Venezuela: “Ce la metto tutta sul dialogo”
Sulla grave crisi che attraversa il Paese latinoamericano, il Pontefice non ha dubbi: “L’unica strada per tutti i conflitti è il dialogo. O si dialoga o si sgrida, ma non ce n’è un’altra. Io col cuore ce la metto tutta sul dialogo – dice – si deve andare su quella strada, non so come finirà perché è molto complesso ma la gente che tiene il dialogo è gente di statura politica importante. Zapatero e Restrepo hanno chiesto alla Santa Sede di essere presente nel dialogo. La Santa Sede ha designato il nunzio in Argentina perché il tavolo è lì. Il dialogo è l’unica strada per uscire dai conflitti. Non ce n’è un’altra. Se questo si facesse in Medio Oriente, quante vite sarebbero risparmiate…”.

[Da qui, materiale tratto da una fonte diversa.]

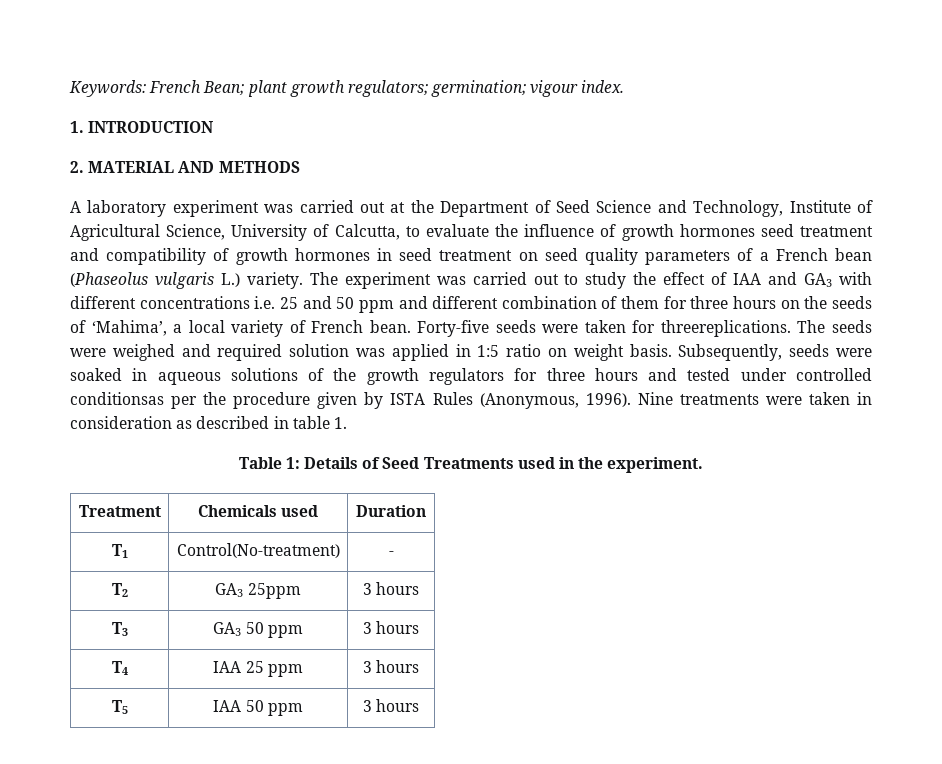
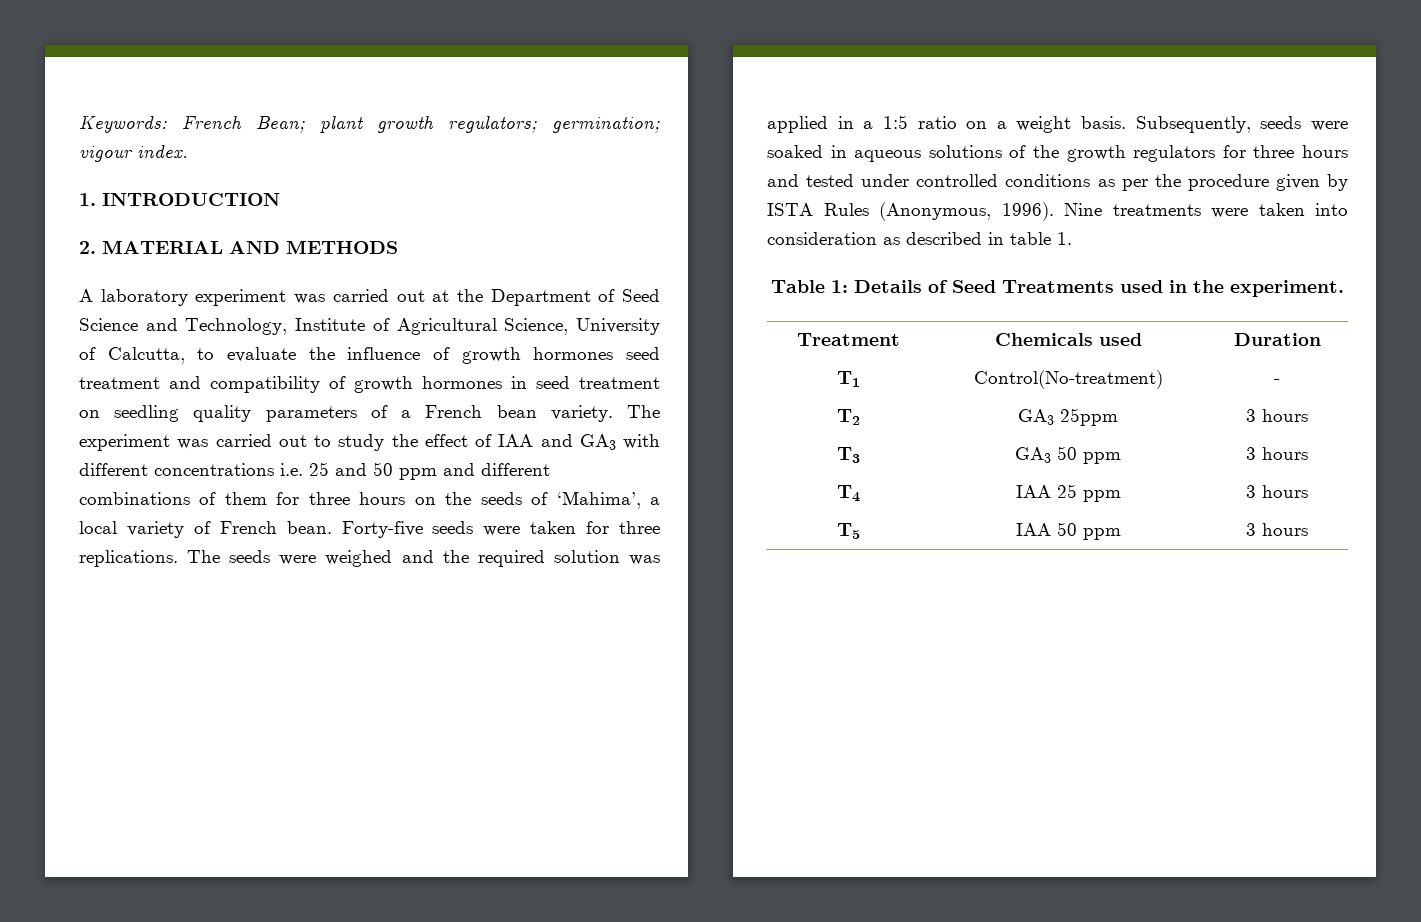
[544,248,578,261] seed -> [114,405,180,422] seedling
[70,272,240,289] (Phaseolus vulgaris L.) -> (537, 411) none
[501,296,597,309] combination -> [79,492,190,505] combinations
[660,320,791,337] threereplications. -> [618,521,660,534] [79,550,178,567] three replications.
(211, 350) none -> [442,550,469,563] the
(471, 350) none -> [863,121,874,129] a
(567, 352) none -> [996,121,1007,129] a
[70,392,164,405] conditionsas -> [1005,174,1115,187] conditions as
[856,392,872,405] in -> [1315,203,1348,216] into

Secolarizzazione non è fatalità, ma debolezza della Chiesa
Il Papa, tuttavia, dice di non credere nelle “fatalità”. E questo vale soprattutto per la forte secolarizzazione che tocca l’Europa. Non si sa chi si siano i responsabili di tale fenomeno: “Quando la fede diventa tiepida è perché si indebolisce la Chiesa” e “c’è una debolezza dell’evangelizzazione”, osserva Francesco. Al contempo c’è “un processo culturale”, nel senso che “l’uomo riceve il mondo da Dio per farlo cultura, per farlo crescere, ma a un certo punto si sente tanto padrone di quella cultura e incomincia a occupare il posto di Dio creatore”.

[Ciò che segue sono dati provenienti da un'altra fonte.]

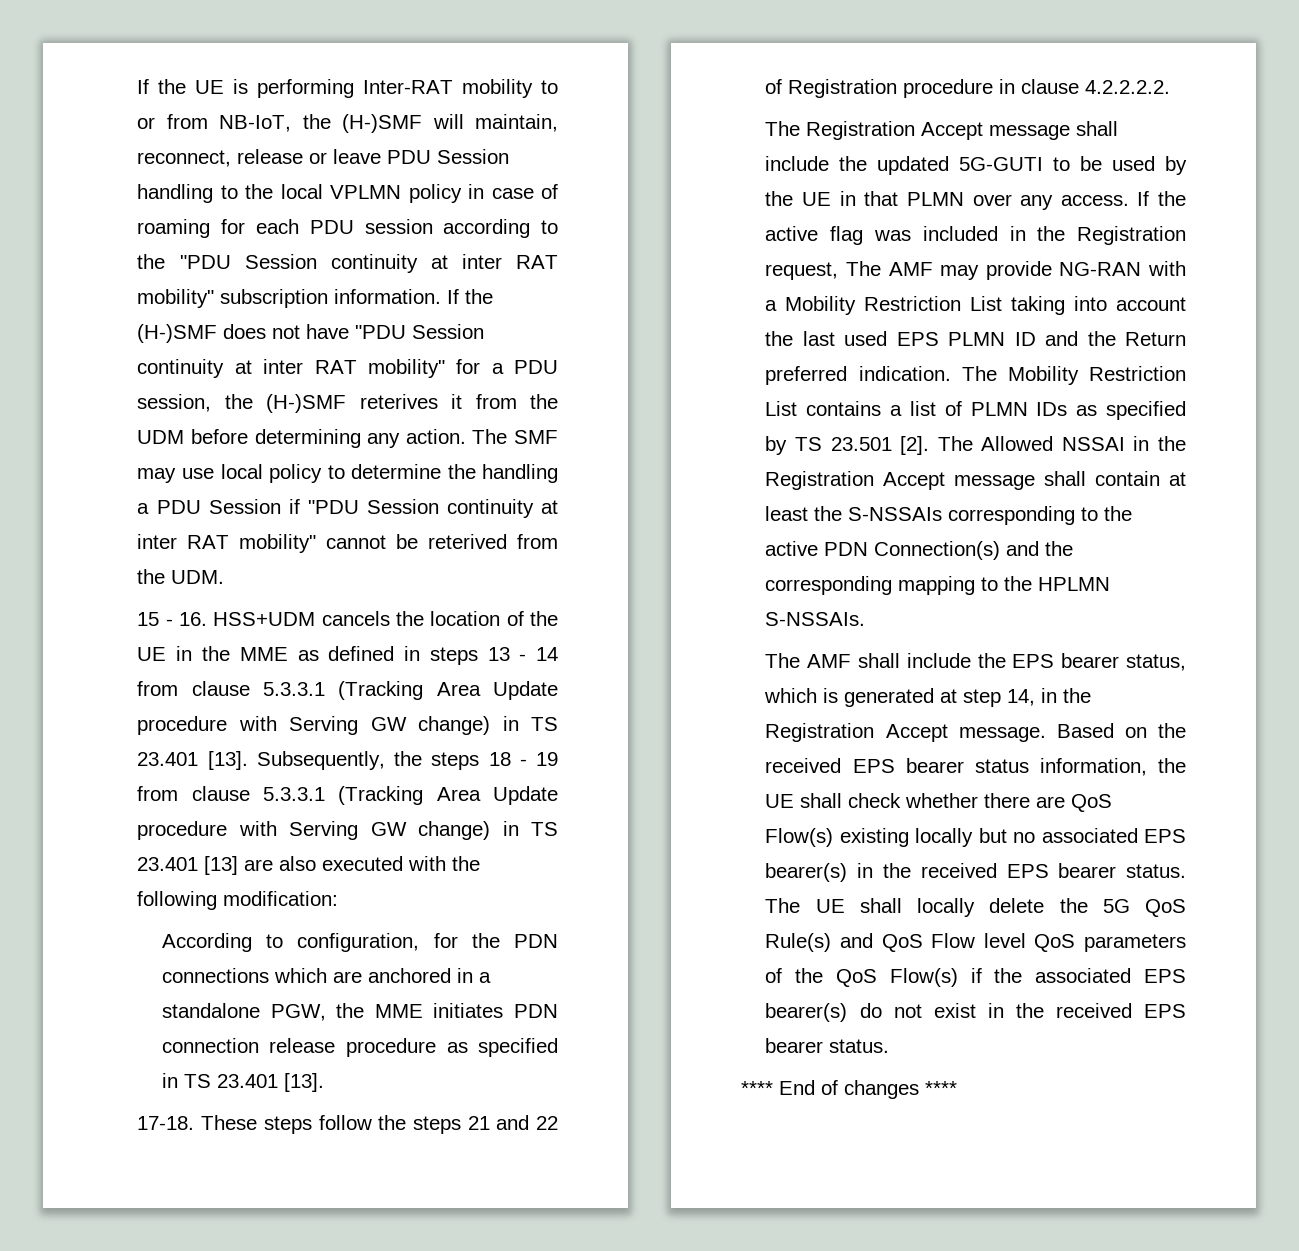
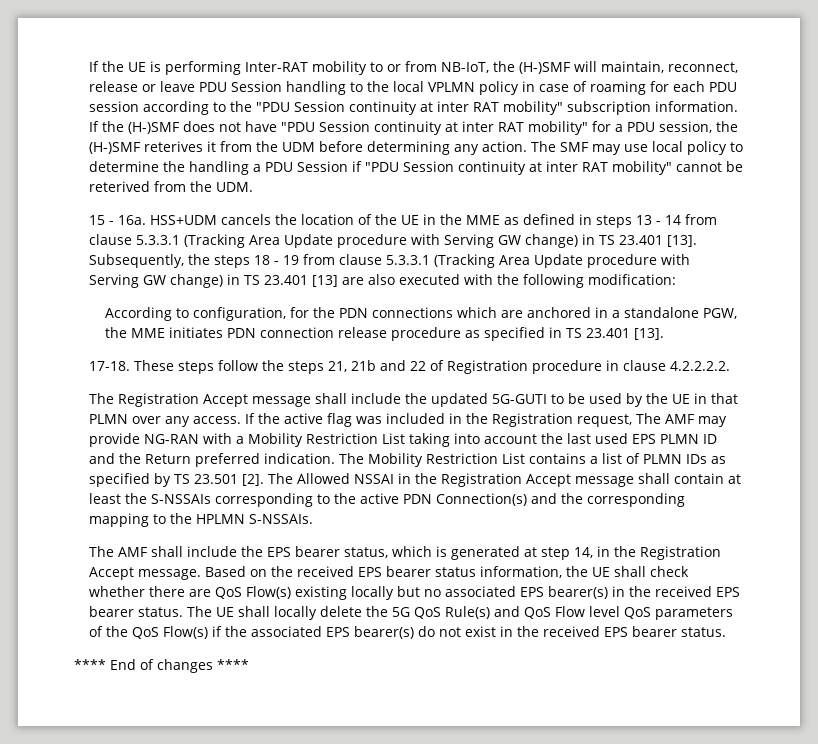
[179,612,208,626] 16. -> [118,215,147,225] 16a.
[467,1116,490,1130] 21 -> [328,360,377,372] 21, 21b

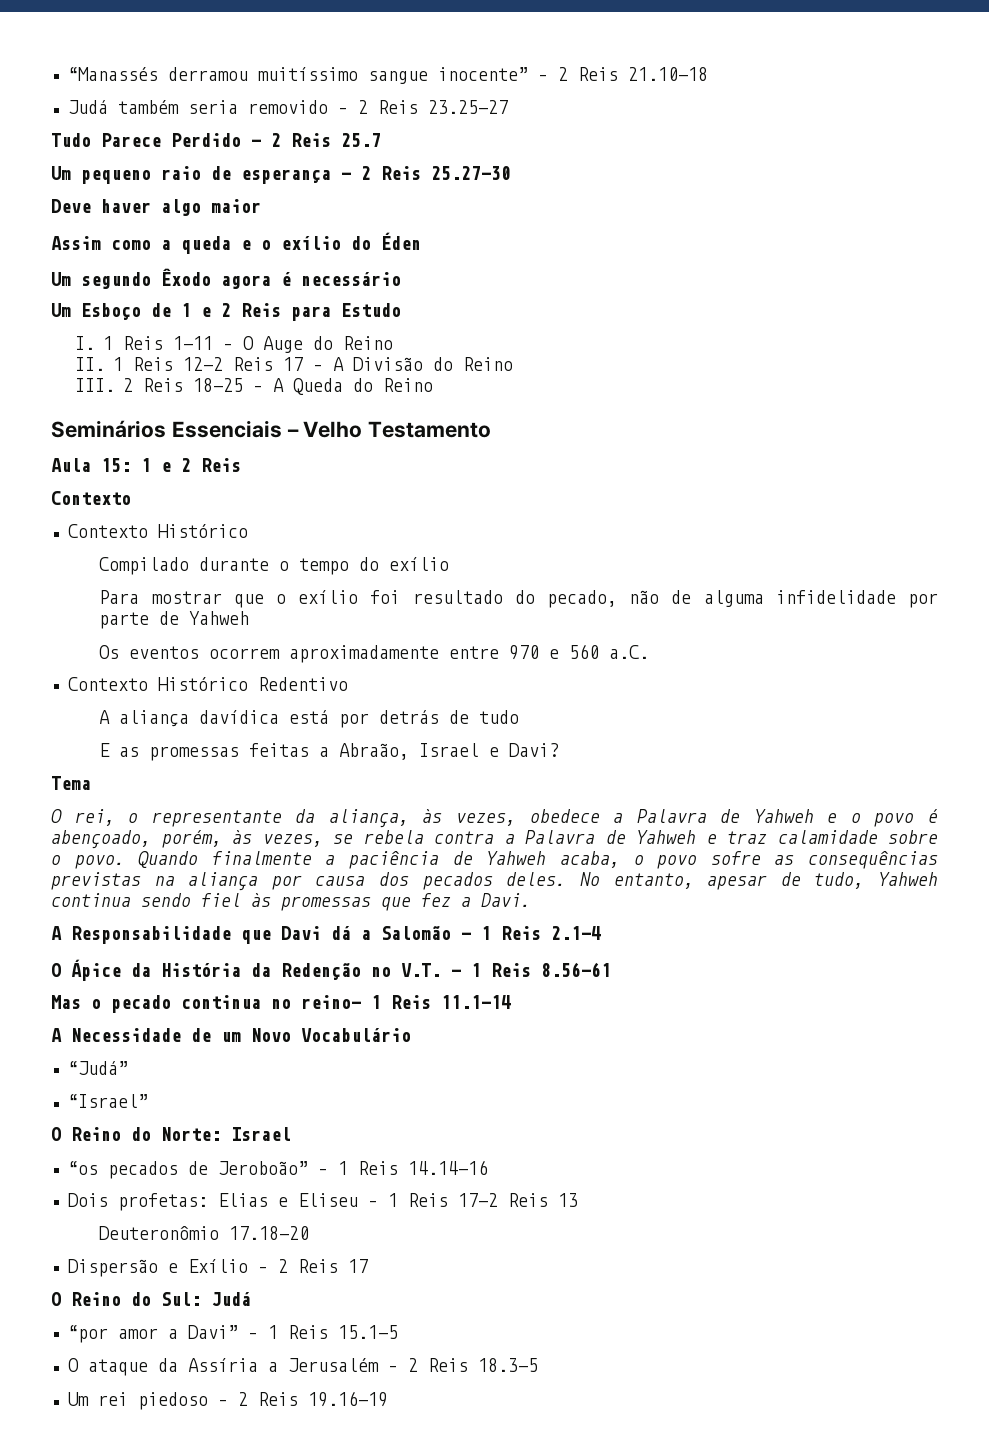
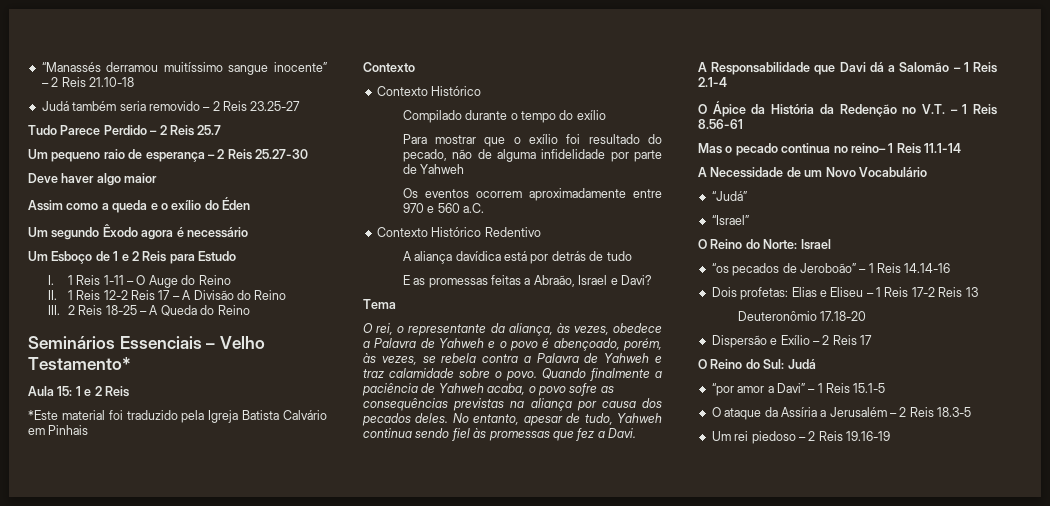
[368,421,492,438] Testamento -> [28,357,131,370] Testamento*
(241, 465) none -> [28,410,327,423] [28,425,89,435] // *Este material foi traduzido pela Igreja Batista Calvário em Pinhais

La mondanità prêt-à-porter nella Chiesa… la peggior cosa
“Nella secolarizzazione penso che prima o poi si fa peccato contro Dio creatore”, rimarca il Papa. “Non è problema di laicità, ci vuole un po’ di sana laicità. È l’autonomia delle cose, del pensiero e della politica”. Altra cosa è il laicismo: “La sufficienza dell’uomo creatore di cultura che va oltre i limiti e si sente Dio e una debolezza nell’evangelizzazione”. Ancora più grave è “quando la mondanità spirituale entra nella Chiesa”. “Solo il peggio può accadere!”, esclama il Pontefice. “È quello che è accaduto nell’epoca dei Papi corrotti. Gesù quando prega per tutti noi nell’Ultima Cena chiede di non toglierci dal mondo, ma di difenderci dal mondo”. Di difenderci da quella “mondanità travestita, un po’ prêt-à-porter” che si insinua nella Chiesa.